Contrary to popular belief, my job as a personal trainer and my passion as a fitness enthusiast is not to try and motivate potential clients to improve their health and fitness; my job and my passion is to help individuals who are already motivated reach and surpass their goals.  The motivation and drive to make fitness a part of your life must come internally and your desire to make a physical change must burn with the utmost intensity.  Otherwise, the flame will soon die and you will inevitably turn into another Anne.

3 thoughts on “Stop saying you’ll do it, and do it

  1. Mike Knapp 5May 29 , 2011 21:30

    Anne’s situation is not unique. Many people WANT the change, but aren’t actually ready to commit to it. We run into it all the time at the dojo – even with some of those people who show up regularly. They WANT the change, but aren’t committed enough to make it happen. They’re the people who buy the book, read it, preach it, but don’t actually do it.

    I run into it in my consulting roles and mentoring even more. It’s just like being a personal trainer / coach, just with different subject matter.

    So many people want someone to either make them better or a magic pill to reach their goals. Sadly, that doesn’t happen.

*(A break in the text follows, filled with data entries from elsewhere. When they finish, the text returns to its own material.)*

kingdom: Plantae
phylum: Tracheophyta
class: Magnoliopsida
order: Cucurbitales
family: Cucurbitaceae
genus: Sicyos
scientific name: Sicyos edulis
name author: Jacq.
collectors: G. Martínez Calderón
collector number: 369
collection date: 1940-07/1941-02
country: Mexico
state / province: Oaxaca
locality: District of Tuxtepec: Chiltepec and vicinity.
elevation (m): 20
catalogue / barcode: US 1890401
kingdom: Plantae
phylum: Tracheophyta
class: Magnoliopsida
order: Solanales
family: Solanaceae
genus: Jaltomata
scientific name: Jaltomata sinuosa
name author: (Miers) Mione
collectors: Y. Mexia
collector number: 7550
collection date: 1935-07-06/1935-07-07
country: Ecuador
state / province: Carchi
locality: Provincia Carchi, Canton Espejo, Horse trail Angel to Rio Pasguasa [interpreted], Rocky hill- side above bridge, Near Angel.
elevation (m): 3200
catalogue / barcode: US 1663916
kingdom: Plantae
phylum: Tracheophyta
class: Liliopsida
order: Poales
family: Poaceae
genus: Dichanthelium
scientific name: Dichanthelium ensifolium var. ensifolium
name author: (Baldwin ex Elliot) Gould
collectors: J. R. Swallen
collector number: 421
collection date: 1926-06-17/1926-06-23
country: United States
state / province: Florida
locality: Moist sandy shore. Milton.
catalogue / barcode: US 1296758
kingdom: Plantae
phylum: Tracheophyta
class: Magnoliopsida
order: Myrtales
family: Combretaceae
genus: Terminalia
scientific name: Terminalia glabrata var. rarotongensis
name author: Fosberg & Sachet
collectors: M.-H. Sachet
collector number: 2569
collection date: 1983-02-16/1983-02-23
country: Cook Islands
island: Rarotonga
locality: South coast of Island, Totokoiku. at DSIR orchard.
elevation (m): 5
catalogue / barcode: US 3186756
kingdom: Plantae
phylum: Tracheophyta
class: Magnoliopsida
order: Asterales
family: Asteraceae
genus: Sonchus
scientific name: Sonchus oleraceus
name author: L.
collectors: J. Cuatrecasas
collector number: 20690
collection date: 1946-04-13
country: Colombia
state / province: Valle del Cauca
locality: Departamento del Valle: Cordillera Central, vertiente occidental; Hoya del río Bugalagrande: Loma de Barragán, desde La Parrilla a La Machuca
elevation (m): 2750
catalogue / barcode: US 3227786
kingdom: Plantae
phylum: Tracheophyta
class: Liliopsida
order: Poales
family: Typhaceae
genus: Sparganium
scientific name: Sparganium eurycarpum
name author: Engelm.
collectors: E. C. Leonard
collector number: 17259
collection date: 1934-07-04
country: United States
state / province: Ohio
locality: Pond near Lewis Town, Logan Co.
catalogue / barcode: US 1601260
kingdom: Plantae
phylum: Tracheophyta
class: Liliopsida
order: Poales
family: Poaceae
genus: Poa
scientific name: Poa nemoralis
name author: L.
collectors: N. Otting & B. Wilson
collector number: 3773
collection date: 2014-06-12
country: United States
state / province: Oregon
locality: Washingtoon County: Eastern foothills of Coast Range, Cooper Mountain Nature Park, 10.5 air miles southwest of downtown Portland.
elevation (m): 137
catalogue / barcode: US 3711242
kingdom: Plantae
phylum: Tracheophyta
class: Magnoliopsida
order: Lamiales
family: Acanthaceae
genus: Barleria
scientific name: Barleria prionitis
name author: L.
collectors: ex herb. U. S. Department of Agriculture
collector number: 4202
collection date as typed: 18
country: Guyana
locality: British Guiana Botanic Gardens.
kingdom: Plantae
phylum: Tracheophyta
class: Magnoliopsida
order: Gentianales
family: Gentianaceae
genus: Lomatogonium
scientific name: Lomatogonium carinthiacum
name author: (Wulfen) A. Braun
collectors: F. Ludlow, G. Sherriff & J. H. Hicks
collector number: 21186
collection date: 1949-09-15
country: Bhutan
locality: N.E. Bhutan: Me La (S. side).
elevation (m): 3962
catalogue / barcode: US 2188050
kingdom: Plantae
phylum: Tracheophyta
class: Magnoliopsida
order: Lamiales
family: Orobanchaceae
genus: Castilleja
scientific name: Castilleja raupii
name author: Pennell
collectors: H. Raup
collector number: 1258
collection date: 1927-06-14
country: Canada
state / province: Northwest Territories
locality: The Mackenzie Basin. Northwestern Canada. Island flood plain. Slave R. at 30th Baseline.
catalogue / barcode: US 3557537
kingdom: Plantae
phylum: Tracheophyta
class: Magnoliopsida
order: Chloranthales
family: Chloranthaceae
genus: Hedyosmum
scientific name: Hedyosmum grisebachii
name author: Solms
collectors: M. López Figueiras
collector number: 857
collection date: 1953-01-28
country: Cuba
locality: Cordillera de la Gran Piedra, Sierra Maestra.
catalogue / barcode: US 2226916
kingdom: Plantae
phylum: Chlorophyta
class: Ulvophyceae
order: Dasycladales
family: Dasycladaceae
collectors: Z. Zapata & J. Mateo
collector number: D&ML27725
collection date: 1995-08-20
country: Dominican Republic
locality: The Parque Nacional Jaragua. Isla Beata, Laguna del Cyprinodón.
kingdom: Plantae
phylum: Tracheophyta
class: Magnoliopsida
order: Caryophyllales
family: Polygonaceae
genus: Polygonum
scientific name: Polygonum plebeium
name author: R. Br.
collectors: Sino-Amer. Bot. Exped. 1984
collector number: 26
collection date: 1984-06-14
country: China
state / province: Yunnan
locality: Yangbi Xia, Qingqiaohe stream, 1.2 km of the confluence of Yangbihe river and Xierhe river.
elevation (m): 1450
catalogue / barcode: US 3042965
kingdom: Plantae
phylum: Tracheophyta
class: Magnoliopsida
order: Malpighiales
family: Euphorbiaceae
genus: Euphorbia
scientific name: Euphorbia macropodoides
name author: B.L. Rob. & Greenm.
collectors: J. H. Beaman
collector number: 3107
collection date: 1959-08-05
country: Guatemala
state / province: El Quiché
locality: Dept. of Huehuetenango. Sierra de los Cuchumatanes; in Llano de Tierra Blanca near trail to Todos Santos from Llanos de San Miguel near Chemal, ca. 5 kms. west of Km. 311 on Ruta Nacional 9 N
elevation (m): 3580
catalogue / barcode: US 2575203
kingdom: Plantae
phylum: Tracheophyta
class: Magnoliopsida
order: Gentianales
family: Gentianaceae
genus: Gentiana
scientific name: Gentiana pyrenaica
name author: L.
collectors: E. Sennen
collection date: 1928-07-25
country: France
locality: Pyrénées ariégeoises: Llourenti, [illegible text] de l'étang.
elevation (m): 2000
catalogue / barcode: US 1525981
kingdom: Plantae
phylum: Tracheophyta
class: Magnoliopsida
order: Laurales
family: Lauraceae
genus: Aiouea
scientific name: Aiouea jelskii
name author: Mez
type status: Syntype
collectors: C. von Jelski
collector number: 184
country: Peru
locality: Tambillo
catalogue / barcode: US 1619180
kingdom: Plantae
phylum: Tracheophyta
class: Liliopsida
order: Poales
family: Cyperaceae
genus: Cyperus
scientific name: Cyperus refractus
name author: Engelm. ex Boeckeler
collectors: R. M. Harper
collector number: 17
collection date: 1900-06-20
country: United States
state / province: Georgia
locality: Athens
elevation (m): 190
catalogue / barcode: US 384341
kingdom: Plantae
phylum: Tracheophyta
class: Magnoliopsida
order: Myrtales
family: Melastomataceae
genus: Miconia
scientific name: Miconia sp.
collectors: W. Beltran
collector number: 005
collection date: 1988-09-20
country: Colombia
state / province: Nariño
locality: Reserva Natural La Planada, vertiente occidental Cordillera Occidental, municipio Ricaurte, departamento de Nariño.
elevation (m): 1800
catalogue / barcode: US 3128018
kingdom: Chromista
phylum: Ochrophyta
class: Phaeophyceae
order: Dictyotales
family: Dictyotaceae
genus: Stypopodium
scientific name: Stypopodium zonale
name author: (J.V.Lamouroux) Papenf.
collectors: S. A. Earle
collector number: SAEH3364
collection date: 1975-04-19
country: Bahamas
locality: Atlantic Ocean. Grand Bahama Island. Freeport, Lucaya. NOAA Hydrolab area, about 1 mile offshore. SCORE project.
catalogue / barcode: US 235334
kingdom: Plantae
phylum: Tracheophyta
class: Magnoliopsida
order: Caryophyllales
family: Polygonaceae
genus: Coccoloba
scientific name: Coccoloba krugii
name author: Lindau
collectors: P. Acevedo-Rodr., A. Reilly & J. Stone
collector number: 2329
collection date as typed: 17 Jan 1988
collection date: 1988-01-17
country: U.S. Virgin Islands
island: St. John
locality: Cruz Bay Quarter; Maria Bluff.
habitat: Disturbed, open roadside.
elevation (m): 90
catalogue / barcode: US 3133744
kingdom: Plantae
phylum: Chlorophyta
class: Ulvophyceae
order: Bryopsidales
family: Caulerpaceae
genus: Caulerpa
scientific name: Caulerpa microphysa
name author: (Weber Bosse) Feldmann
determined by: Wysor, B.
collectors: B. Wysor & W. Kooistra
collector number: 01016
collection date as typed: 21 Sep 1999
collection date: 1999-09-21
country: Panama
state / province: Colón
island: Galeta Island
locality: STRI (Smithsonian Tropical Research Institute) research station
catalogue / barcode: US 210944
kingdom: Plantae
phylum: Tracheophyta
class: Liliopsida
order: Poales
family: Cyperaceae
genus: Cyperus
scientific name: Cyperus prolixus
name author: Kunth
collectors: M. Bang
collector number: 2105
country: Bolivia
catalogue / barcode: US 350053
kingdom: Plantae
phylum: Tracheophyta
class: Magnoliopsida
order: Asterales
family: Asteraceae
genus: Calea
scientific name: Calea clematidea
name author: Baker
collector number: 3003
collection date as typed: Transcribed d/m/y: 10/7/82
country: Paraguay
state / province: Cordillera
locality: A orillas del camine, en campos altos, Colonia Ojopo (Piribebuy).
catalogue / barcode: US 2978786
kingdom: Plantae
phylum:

  2. Kevin Jones 6June 19 , 2011 15:43

    Reminds me of myself sometimes – if i just buy the right shoes, a better pair of shorts and a cool watch, i’d run more. If i just bought the right piece of exercise equipment, i’d work out more. if i could just get some more sleep, i’d wake up early to run.

    Fact is, as you say Aaron, if you’re motivated, you’ll do it, regardless of the excuses. As both Samantha and Mike note, mind leads body. you can look externally for motivators (even have a patient person like Aaron or Anthony chase after you) but if you don’t actually DO IT, don’t be upset you never move from where you are. As one of our Sensei’s said recently, “if you wish to go North, it’s not enough to just face North, you must walk North”.